> Data for this exercise
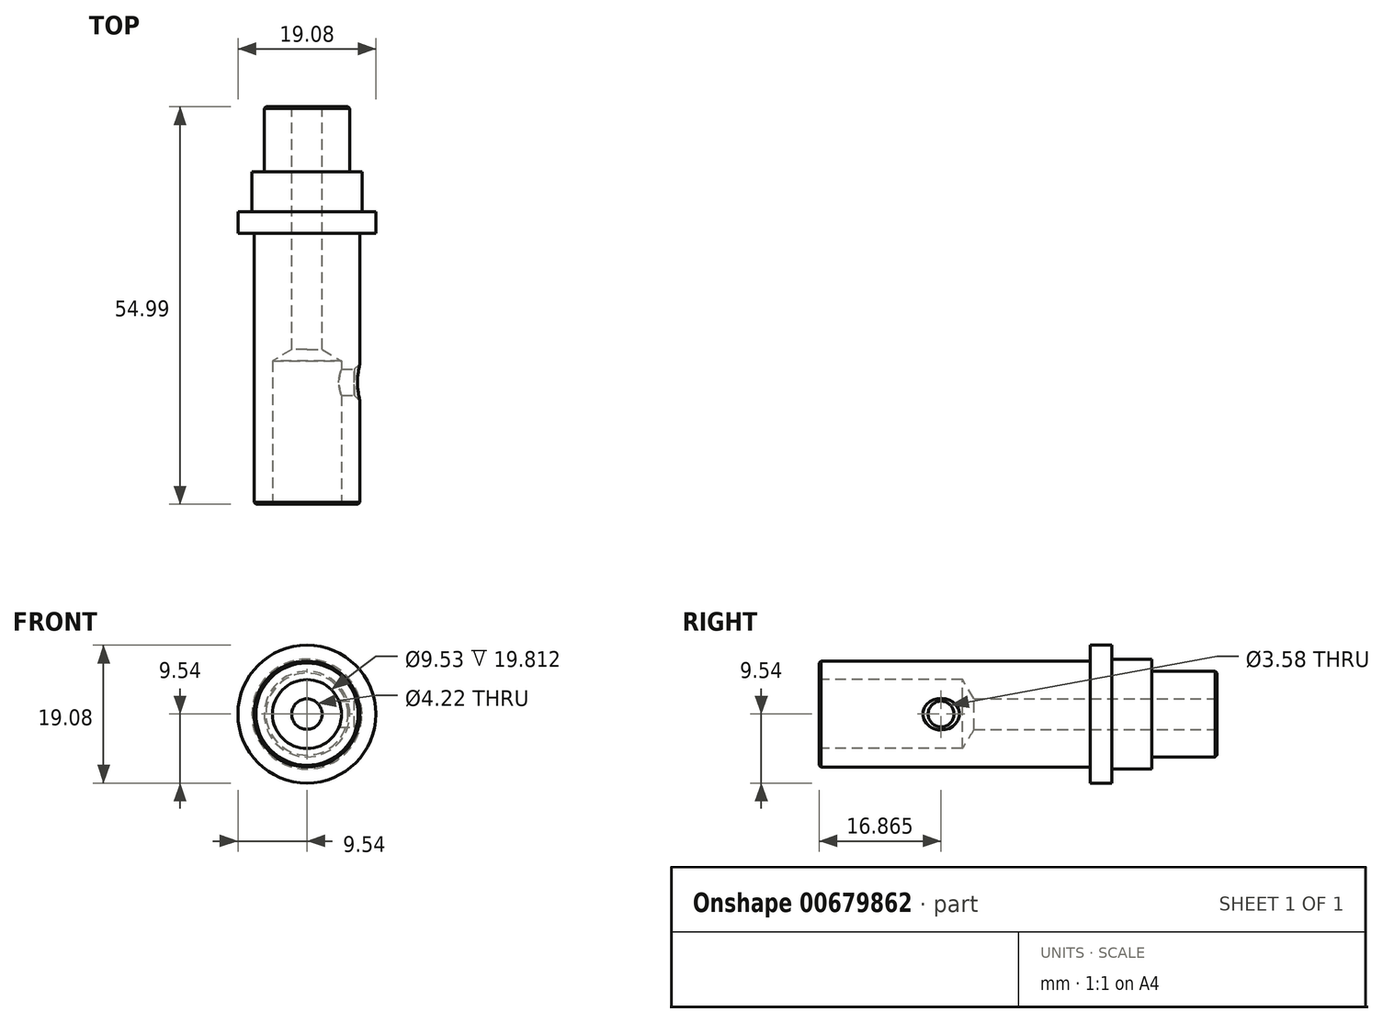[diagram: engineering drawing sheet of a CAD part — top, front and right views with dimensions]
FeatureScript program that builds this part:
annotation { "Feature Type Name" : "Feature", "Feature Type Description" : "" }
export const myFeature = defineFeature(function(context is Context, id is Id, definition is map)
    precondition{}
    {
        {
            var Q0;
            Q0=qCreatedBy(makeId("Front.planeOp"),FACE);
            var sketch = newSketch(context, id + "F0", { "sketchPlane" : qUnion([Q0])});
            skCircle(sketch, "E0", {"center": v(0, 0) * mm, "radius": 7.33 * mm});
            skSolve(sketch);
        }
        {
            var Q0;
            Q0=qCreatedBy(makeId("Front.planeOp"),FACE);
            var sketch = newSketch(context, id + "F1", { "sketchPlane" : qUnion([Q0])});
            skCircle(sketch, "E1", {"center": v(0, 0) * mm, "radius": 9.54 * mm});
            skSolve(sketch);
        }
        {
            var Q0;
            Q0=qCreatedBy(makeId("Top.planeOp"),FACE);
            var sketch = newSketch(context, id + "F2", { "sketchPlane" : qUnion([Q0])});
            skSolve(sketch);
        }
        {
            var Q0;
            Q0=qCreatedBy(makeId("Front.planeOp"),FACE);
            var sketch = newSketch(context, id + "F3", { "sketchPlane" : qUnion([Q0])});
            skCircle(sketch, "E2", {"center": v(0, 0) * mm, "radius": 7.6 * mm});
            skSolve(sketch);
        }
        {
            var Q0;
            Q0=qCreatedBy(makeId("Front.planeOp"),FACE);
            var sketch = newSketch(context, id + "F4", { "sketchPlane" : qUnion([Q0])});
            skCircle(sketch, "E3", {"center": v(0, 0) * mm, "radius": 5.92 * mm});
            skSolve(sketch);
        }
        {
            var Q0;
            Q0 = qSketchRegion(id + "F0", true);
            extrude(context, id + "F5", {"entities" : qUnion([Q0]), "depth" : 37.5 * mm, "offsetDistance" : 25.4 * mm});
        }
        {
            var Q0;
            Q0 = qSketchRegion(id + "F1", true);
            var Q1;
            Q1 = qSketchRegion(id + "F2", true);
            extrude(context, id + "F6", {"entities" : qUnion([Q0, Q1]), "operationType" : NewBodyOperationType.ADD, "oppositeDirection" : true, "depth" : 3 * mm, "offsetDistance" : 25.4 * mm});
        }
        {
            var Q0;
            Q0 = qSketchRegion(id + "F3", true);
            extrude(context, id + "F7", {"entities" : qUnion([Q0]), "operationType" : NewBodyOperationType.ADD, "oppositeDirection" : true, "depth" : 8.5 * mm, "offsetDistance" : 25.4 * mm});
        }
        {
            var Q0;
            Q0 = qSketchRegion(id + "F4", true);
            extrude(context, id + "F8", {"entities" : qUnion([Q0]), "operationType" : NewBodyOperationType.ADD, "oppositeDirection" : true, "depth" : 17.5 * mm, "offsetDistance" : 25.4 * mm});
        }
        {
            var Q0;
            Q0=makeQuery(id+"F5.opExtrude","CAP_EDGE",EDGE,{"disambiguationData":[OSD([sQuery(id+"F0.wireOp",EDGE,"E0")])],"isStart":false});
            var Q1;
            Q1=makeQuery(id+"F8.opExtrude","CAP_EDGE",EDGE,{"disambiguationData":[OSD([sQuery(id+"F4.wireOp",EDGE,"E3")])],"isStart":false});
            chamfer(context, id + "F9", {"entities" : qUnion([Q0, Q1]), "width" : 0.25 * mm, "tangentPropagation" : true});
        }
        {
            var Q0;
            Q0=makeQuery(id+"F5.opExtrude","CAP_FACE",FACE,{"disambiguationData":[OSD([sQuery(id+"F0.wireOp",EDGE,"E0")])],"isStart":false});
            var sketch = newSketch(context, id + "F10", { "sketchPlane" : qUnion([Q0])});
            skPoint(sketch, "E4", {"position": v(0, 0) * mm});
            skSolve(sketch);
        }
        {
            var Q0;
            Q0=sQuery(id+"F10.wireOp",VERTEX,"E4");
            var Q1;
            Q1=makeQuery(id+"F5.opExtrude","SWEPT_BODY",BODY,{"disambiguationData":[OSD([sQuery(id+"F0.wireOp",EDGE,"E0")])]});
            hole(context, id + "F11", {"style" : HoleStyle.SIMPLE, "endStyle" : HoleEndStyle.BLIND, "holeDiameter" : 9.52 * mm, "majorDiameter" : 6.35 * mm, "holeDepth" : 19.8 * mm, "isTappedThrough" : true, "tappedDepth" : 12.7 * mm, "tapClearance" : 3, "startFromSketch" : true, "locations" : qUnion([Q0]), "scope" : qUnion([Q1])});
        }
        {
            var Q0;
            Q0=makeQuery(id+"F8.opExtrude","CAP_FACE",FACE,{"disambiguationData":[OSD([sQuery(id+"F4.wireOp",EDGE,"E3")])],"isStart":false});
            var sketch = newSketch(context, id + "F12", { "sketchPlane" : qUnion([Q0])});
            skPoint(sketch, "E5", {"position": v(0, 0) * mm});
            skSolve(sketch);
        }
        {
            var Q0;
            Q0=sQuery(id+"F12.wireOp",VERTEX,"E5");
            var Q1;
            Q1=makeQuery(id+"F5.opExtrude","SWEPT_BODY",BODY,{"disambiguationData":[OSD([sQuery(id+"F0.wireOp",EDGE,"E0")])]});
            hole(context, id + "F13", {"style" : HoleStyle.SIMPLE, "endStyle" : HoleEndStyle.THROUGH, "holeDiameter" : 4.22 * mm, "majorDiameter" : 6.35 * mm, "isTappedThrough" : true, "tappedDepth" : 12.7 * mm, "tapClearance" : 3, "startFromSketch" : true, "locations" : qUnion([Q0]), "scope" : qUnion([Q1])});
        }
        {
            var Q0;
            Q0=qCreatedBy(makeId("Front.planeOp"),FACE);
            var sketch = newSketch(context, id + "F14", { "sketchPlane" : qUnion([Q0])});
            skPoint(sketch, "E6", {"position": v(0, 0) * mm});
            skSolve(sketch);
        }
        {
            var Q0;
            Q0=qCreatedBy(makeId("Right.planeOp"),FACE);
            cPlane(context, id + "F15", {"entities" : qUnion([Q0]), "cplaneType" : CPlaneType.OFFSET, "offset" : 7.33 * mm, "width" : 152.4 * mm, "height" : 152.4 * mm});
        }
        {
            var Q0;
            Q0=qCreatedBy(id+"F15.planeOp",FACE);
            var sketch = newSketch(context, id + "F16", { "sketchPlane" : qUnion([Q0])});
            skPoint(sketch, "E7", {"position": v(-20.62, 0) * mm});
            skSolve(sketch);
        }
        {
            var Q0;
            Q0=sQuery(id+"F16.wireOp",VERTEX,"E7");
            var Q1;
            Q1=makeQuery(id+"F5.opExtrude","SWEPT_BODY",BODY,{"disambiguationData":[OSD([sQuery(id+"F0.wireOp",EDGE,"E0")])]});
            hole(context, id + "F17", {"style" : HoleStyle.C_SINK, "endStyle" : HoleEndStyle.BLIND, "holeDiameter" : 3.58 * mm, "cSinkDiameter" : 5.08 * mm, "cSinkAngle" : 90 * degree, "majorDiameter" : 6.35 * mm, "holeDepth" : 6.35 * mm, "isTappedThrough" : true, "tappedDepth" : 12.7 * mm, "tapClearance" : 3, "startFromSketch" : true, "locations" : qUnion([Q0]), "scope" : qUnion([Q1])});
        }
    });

> Direction
Count the lines in the rows above that contain the string "isStart", with case taken into account. Give only the number.

> Finished task
4